Helene came to parties at my house, once sitting down at the piano and playing exuberantly. I went to a “Friends of Peace Pilgrim” potluck at her home, with a funny consequence. I had cooked a vegetarian casserole which included nuts, seeds and raisins… very popular! I left the excess behind for Helene. Unfortunately, returning to my kitchen, I realized that one ingredient had been infested with meal moths, including their ugly little worm-like larvae! Ack! Completely harmless, but gross… I felt duty bound to tell Helene. “Throw out the leftovers! So sorry!” She took the news with total calm. We discussed her problems with keeping a clean kitchen when legally blind, and her worries that she might once have put moldy bird food into her feeders. A conversation unique in my experience!

I shared Helene’s enjoyment of bicycling. She went out in colder weather than I could tolerate. I would encounter her at the cemetery where her sister was buried, and in Cologne. Eventually, she was so blind she couldn’t recognize me across the street, but she saw well enough, with her gaze on the shoulder, to pedal around the familiar streets safely.

During one of my last visits, in the midst of a discussion of our common German heritage, we burst into song! “Du, du, liebst mir im Hertzen…” Old German “oompah” music, possibly a drinking song. Helene loved to talk about her childhood in Egg Harbor City. I think she spoke German before she entered school.

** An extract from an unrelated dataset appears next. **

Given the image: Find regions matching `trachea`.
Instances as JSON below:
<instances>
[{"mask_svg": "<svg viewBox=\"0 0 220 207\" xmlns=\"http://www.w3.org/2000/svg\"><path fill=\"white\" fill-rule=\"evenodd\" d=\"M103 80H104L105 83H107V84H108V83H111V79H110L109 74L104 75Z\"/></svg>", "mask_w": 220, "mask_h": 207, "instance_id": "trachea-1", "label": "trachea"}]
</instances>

Covid struck when Helene was 104, so our relationship was reduced to phone calls.

Helene’s interest in books, people and events did not wane. In September of 2020, she told me she wanted to live to see Donald Trump out of the White House and the Covid pandemic defeated. I regret that she witnessed the terrible events of January 6, 2021. She spent her last months carefully quarantined by her loving family and died quietly of old age (not Covid) on January 14, 2021. Rest in peace, Helene!

PS: Recently, I’ve been party to discussions about death. Americans “don’t like to talk about death” and use a variety of euphemisms for the word. During her last three years (at least), Helene looked death in the eye, calmly. She discussed death freely, especially after she got hurt and was unable to continue her bicycle outings. She bought a dress to be buried in. She spoke of death as “turning up my toes”.